* Start INFORMATION SHOWN *
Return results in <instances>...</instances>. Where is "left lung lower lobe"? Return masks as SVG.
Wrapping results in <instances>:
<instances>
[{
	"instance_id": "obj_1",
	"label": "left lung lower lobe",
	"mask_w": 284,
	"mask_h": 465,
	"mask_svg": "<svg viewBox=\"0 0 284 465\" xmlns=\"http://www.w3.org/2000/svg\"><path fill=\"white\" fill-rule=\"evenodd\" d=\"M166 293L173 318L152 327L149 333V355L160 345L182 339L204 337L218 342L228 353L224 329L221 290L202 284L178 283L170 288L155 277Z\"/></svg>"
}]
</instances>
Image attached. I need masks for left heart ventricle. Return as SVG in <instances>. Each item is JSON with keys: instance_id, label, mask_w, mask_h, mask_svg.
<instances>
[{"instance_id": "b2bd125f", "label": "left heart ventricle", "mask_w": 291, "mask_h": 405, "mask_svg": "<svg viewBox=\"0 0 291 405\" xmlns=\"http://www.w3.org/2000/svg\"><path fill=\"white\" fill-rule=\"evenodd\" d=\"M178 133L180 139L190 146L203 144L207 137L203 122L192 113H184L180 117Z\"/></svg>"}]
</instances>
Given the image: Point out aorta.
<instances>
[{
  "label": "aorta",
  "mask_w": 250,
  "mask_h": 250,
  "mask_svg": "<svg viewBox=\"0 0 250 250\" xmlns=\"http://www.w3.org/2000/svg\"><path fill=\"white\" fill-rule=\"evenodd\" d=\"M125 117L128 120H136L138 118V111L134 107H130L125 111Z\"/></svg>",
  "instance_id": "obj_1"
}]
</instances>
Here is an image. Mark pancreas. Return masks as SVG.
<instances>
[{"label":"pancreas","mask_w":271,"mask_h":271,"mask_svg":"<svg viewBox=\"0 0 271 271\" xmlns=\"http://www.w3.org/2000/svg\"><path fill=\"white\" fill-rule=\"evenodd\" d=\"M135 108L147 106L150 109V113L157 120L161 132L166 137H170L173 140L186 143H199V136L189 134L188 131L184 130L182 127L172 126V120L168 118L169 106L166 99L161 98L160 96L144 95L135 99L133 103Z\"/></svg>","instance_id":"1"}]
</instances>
* End INFORMATION SHOWN *
Which lines in the rows above contain the string "label"? Select and copy each of them, treating uppercase and lowercase as different.

	"label": "left lung lower lobe",
Image attached. I need masks for left heart ventricle. Return as SVG in <instances>. Each item is JSON with keys: instance_id, label, mask_w, mask_h, mask_svg.
[{"instance_id": "b2bd125f", "label": "left heart ventricle", "mask_w": 291, "mask_h": 405, "mask_svg": "<svg viewBox=\"0 0 291 405\" xmlns=\"http://www.w3.org/2000/svg\"><path fill=\"white\" fill-rule=\"evenodd\" d=\"M178 133L180 139L190 146L203 144L207 137L203 122L192 113H184L180 117Z\"/></svg>"}]
  "label": "aorta",
[{"label":"pancreas","mask_w":271,"mask_h":271,"mask_svg":"<svg viewBox=\"0 0 271 271\" xmlns=\"http://www.w3.org/2000/svg\"><path fill=\"white\" fill-rule=\"evenodd\" d=\"M135 108L147 106L150 109V113L157 120L161 132L166 137H170L173 140L186 143H199V136L189 134L188 131L184 130L182 127L172 126V120L168 118L169 106L166 99L161 98L160 96L144 95L135 99L133 103Z\"/></svg>","instance_id":"1"}]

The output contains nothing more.